Copy the items below word for word, from their first line up to and including the line that contains "ଲେଖକଙ୍କଠାରୁ".

◆ Records for this task

○ ○ ○

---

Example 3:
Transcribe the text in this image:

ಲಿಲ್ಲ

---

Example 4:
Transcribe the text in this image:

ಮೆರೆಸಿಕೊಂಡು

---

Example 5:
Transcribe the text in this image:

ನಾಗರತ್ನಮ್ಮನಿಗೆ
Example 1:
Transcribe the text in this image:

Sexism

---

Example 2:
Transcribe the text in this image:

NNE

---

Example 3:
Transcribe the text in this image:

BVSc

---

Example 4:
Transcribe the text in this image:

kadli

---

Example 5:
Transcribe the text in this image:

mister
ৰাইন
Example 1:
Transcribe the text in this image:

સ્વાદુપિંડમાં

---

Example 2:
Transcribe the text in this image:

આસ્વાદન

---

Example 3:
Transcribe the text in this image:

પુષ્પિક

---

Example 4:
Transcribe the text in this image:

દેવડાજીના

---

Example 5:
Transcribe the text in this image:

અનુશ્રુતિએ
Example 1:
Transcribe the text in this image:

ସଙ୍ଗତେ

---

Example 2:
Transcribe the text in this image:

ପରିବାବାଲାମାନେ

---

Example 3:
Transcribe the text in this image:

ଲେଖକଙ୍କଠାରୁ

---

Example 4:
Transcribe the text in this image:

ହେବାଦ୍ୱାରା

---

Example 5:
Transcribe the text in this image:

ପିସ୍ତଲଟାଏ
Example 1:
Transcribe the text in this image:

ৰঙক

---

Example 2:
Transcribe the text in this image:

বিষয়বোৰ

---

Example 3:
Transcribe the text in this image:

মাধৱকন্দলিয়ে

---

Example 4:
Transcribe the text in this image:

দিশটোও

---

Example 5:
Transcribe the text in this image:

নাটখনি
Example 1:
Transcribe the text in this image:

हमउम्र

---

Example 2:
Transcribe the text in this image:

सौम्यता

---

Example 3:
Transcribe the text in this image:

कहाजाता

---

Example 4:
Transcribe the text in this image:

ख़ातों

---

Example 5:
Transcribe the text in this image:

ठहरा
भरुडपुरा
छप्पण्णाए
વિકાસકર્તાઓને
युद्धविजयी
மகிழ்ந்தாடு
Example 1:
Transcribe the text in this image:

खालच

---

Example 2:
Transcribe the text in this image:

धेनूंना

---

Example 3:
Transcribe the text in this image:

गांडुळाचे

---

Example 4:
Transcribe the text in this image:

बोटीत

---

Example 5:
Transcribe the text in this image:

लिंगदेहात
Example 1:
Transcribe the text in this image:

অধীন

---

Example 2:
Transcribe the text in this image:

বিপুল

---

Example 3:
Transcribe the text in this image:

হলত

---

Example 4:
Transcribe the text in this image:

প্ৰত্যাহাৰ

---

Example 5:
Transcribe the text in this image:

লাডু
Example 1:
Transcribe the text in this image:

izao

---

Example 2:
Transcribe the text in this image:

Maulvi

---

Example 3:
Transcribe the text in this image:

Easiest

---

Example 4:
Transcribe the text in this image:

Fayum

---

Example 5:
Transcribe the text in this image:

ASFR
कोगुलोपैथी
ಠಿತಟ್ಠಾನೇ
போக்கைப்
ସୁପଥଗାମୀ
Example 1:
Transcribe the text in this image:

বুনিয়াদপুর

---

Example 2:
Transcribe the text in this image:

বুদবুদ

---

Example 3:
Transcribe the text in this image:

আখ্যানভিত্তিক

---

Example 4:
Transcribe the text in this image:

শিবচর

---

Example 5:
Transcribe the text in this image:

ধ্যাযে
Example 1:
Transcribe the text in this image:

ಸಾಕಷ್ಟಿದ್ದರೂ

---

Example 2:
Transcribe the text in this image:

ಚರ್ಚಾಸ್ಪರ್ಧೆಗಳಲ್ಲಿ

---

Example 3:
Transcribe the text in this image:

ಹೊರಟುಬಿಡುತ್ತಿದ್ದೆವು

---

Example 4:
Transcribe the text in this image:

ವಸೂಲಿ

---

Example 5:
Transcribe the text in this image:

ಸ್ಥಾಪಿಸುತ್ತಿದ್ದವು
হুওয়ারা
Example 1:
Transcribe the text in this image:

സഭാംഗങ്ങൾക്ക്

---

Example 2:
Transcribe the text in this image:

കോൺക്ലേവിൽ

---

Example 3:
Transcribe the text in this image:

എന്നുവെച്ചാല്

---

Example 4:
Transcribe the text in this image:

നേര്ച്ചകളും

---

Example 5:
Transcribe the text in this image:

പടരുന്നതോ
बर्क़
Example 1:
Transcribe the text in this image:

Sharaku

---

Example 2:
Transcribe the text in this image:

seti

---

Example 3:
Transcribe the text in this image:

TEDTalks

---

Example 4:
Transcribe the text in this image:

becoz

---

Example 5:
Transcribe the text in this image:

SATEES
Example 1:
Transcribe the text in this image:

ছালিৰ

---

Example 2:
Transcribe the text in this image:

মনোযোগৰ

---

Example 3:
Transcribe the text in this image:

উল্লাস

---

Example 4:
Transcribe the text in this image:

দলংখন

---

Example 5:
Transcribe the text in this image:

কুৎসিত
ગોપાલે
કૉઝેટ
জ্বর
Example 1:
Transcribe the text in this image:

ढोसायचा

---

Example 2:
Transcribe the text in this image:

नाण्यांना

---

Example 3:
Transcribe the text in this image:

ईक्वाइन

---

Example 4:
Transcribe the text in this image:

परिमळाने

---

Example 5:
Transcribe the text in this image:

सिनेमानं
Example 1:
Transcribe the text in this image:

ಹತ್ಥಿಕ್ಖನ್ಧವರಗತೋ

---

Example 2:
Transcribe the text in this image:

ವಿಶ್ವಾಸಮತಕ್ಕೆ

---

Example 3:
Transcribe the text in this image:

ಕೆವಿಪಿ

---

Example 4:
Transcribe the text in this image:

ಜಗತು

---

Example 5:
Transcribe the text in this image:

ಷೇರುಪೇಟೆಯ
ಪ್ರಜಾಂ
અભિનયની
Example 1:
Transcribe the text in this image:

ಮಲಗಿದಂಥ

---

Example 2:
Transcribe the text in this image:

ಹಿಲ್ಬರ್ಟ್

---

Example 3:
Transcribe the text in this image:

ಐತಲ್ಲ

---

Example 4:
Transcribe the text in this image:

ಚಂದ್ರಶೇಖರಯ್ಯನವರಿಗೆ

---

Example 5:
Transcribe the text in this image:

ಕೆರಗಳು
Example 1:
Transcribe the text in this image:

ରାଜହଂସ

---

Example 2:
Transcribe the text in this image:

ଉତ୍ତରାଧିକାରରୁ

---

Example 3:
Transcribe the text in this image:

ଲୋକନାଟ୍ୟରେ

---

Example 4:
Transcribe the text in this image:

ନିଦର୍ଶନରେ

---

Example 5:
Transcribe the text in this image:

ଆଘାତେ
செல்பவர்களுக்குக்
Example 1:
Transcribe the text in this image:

○ ○ ○

◆ Result of this exercise
---

Example 3:
Transcribe the text in this image:

ಲಿಲ್ಲ

---

Example 4:
Transcribe the text in this image:

ಮೆರೆಸಿಕೊಂಡು

---

Example 5:
Transcribe the text in this image:

ನಾಗರತ್ನಮ್ಮನಿಗೆ
Example 1:
Transcribe the text in this image:

Sexism

---

Example 2:
Transcribe the text in this image:

NNE

---

Example 3:
Transcribe the text in this image:

BVSc

---

Example 4:
Transcribe the text in this image:

kadli

---

Example 5:
Transcribe the text in this image:

mister
ৰাইন
Example 1:
Transcribe the text in this image:

સ્વાદુપિંડમાં

---

Example 2:
Transcribe the text in this image:

આસ્વાદન

---

Example 3:
Transcribe the text in this image:

પુષ્પિક

---

Example 4:
Transcribe the text in this image:

દેવડાજીના

---

Example 5:
Transcribe the text in this image:

અનુશ્રુતિએ
Example 1:
Transcribe the text in this image:

ସଙ୍ଗତେ

---

Example 2:
Transcribe the text in this image:

ପରିବାବାଲାମାନେ

---

Example 3:
Transcribe the text in this image:

ଲେଖକଙ୍କଠାରୁ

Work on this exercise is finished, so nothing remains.